**What the task requires**
In the data below, find every line that has the string "bold", and copy it.

*** Source records ***

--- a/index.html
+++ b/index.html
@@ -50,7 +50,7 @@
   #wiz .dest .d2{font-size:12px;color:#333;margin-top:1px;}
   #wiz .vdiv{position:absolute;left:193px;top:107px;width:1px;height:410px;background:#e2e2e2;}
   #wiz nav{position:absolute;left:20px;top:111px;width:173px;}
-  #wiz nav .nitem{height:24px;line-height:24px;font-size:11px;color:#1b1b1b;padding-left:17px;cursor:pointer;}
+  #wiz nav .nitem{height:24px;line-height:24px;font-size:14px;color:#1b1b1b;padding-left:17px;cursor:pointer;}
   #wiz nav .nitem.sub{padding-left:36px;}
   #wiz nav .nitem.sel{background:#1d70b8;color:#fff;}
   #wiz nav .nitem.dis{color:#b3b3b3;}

*** End of Source records ***
*** Source records ***

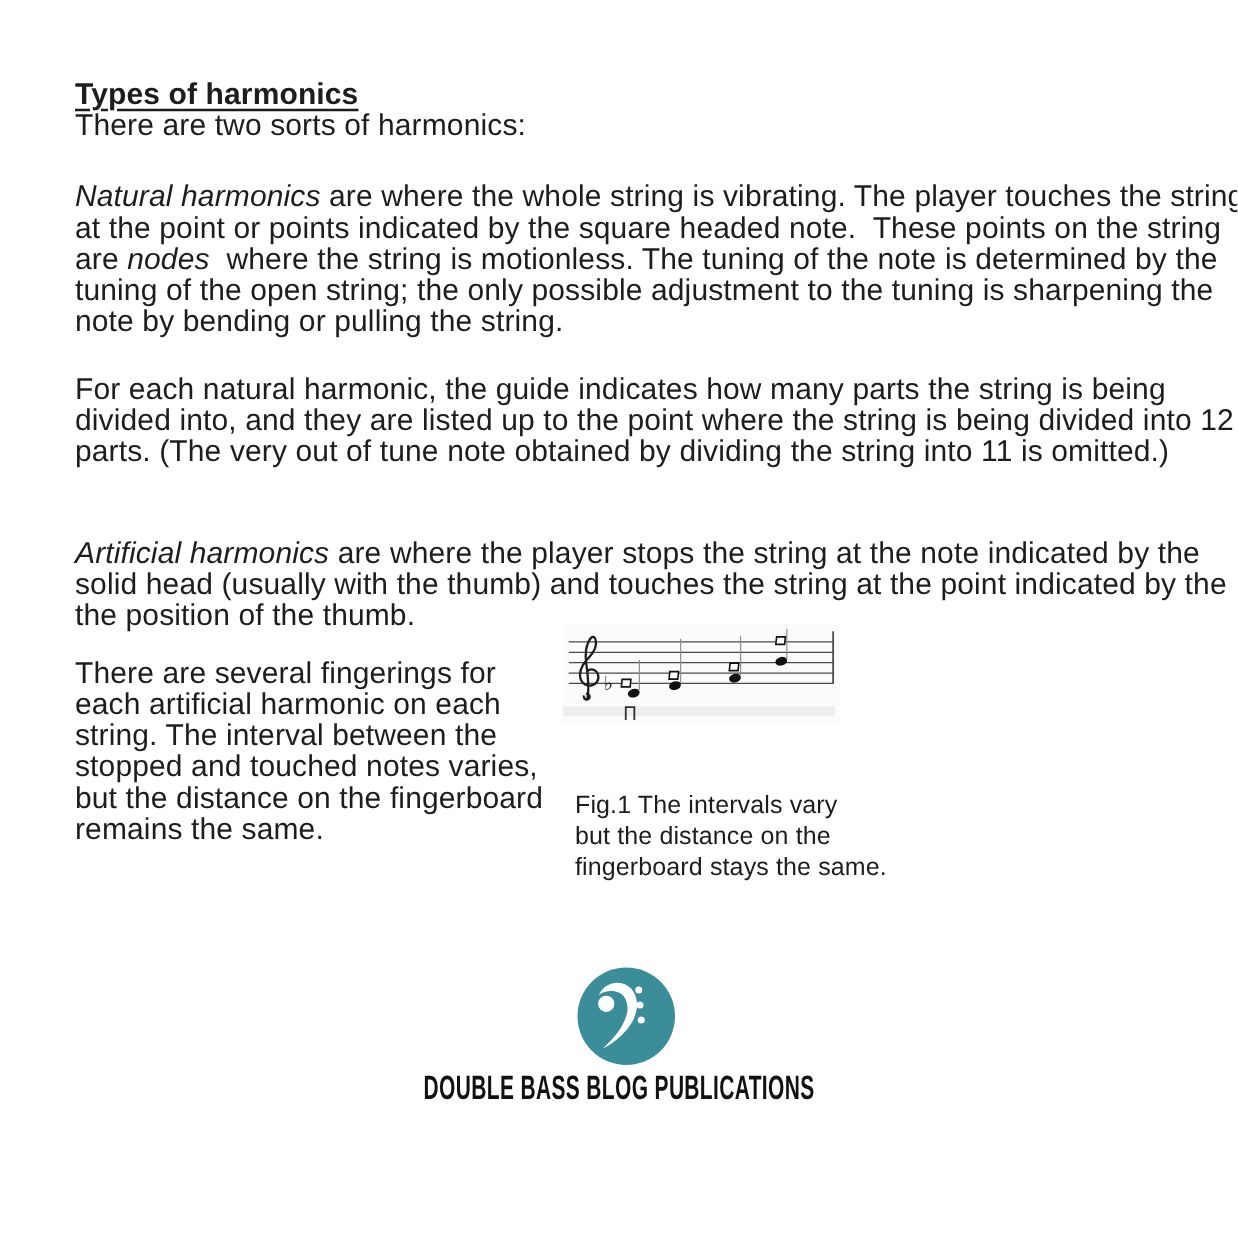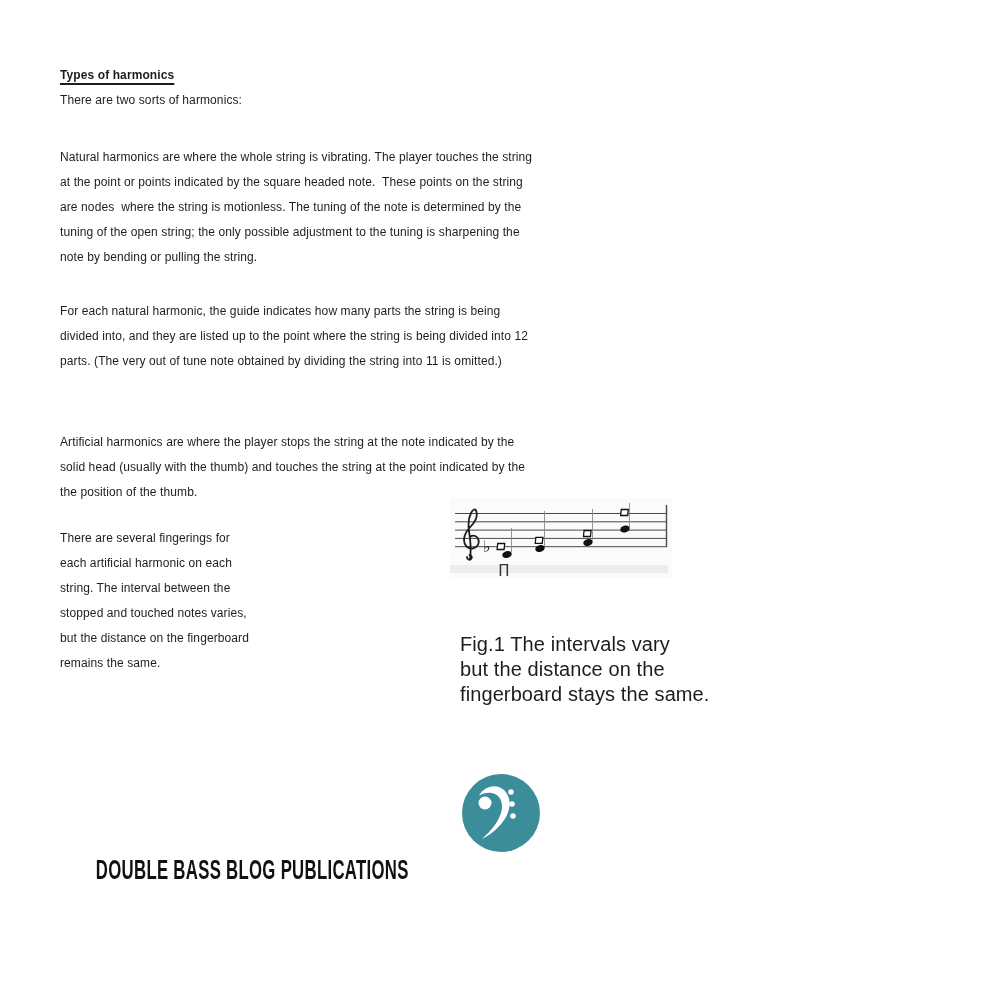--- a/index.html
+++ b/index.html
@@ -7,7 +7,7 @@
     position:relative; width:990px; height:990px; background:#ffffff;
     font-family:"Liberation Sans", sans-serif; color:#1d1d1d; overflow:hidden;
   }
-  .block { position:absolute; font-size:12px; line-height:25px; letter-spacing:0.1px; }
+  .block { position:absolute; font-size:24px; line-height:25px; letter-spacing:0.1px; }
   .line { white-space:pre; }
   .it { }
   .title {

*** End of Source records ***
*** Source records ***

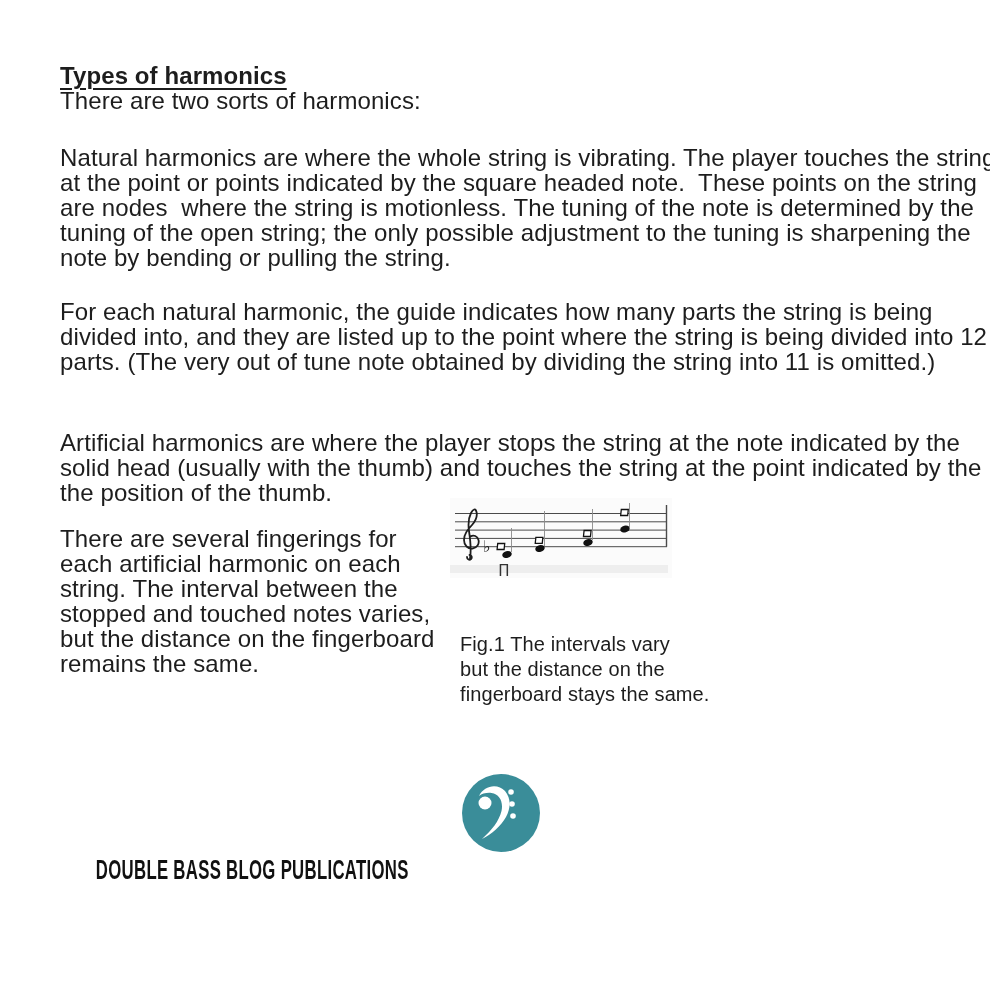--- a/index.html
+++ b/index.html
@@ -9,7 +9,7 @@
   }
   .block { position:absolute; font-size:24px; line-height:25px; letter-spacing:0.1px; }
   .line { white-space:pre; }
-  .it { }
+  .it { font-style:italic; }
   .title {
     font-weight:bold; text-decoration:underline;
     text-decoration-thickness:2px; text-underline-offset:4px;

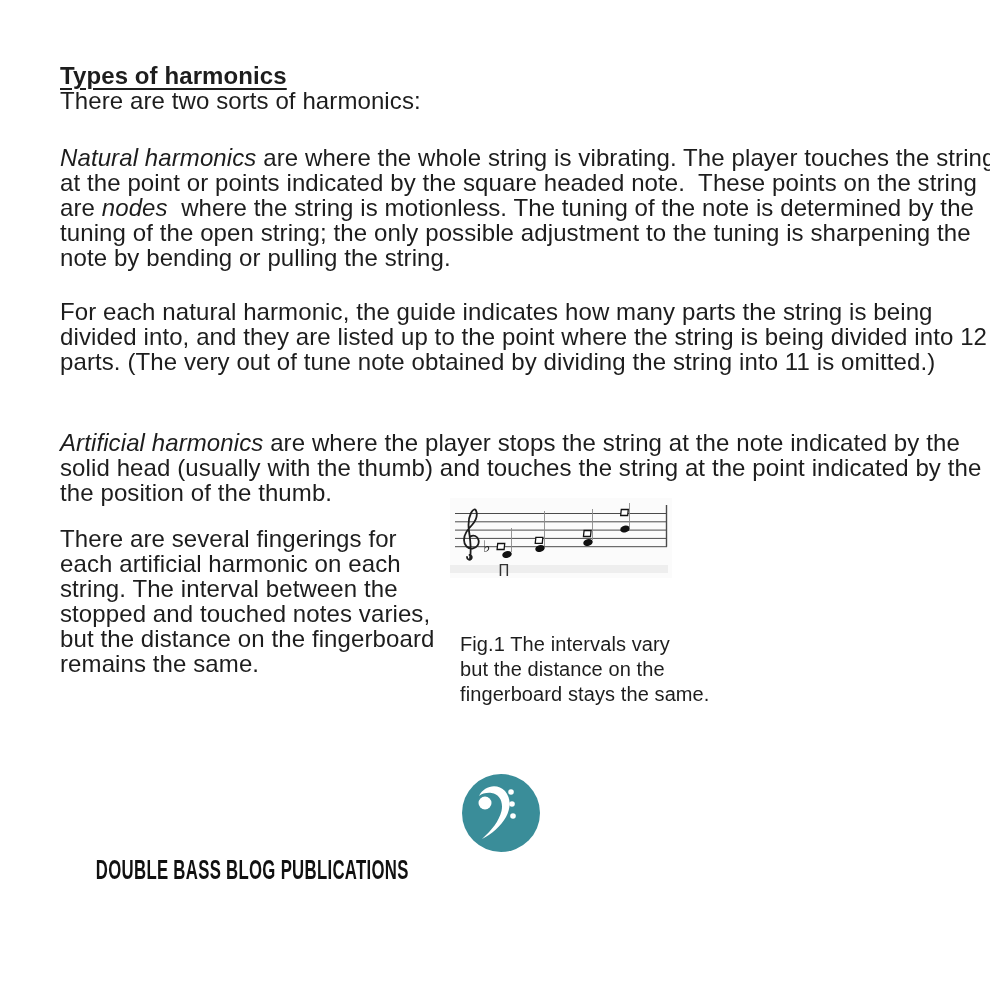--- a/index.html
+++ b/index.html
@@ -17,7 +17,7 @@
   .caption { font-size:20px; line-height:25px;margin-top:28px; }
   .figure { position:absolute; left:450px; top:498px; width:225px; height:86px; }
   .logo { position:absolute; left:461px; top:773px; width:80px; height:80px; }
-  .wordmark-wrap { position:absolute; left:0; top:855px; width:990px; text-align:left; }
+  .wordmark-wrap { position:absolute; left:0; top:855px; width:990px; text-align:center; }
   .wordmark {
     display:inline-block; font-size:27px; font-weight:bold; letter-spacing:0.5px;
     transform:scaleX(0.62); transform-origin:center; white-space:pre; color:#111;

*** End of Source records ***

**Output for this task**
     font-weight:bold; text-decoration:underline;
     display:inline-block; font-size:27px; font-weight:bold; letter-spacing:0.5px;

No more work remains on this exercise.